▶ EXERCISE DIRECTIONS: All records must be restated word for word.

▶ EXERCISE INPUT:

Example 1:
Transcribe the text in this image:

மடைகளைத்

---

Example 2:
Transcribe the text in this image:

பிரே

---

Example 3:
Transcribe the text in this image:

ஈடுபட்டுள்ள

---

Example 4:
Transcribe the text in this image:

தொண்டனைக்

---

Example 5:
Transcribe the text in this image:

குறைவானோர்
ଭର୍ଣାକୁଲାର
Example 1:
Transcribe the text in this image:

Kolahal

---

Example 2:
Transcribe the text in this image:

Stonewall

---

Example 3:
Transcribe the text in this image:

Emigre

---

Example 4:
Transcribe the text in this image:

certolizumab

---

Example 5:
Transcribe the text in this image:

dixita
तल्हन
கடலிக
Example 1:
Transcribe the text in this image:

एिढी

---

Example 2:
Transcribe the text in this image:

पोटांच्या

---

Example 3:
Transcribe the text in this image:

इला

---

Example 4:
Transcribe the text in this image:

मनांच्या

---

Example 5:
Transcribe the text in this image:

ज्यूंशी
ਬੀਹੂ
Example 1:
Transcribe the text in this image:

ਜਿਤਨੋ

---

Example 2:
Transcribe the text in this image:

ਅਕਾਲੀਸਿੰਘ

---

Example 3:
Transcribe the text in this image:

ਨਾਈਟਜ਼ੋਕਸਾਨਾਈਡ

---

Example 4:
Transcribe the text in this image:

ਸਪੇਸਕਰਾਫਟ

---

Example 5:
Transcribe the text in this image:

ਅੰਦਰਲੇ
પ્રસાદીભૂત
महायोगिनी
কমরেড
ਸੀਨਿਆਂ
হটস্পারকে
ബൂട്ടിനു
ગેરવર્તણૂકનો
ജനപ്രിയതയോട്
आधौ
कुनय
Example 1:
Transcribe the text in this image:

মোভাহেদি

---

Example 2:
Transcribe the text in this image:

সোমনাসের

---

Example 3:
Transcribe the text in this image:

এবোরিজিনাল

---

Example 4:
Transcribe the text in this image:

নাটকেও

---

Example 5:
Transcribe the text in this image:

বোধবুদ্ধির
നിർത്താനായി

▶ SOLUTION TO THIS PROBLEM:
Example 1:
Transcribe the text in this image:

மடைகளைத்

---

Example 2:
Transcribe the text in this image:

பிரே

---

Example 3:
Transcribe the text in this image:

ஈடுபட்டுள்ள

---

Example 4:
Transcribe the text in this image:

தொண்டனைக்

---

Example 5:
Transcribe the text in this image:

குறைவானோர்
ଭର୍ଣାକୁଲାର
Example 1:
Transcribe the text in this image:

Kolahal

---

Example 2:
Transcribe the text in this image:

Stonewall

---

Example 3:
Transcribe the text in this image:

Emigre

---

Example 4:
Transcribe the text in this image:

certolizumab

---

Example 5:
Transcribe the text in this image:

dixita
तल्हन
கடலிக
Example 1:
Transcribe the text in this image:

एिढी

---

Example 2:
Transcribe the text in this image:

पोटांच्या

---

Example 3:
Transcribe the text in this image:

इला

---

Example 4:
Transcribe the text in this image:

मनांच्या

---

Example 5:
Transcribe the text in this image:

ज्यूंशी
ਬੀਹੂ
Example 1:
Transcribe the text in this image:

ਜਿਤਨੋ

---

Example 2:
Transcribe the text in this image:

ਅਕਾਲੀਸਿੰਘ

---

Example 3:
Transcribe the text in this image:

ਨਾਈਟਜ਼ੋਕਸਾਨਾਈਡ

---

Example 4:
Transcribe the text in this image:

ਸਪੇਸਕਰਾਫਟ

---

Example 5:
Transcribe the text in this image:

ਅੰਦਰਲੇ
પ્રસાદીભૂત
महायोगिनी
কমরেড
ਸੀਨਿਆਂ
হটস্পারকে
ബൂട്ടിനു
ગેરવર્તણૂકનો
ജനപ്രിയതയോട്
आधौ
कुनय
Example 1:
Transcribe the text in this image:

মোভাহেদি

---

Example 2:
Transcribe the text in this image:

সোমনাসের

---

Example 3:
Transcribe the text in this image:

এবোরিজিনাল

---

Example 4:
Transcribe the text in this image:

নাটকেও

---

Example 5:
Transcribe the text in this image:

বোধবুদ্ধির
നിർത്താനായി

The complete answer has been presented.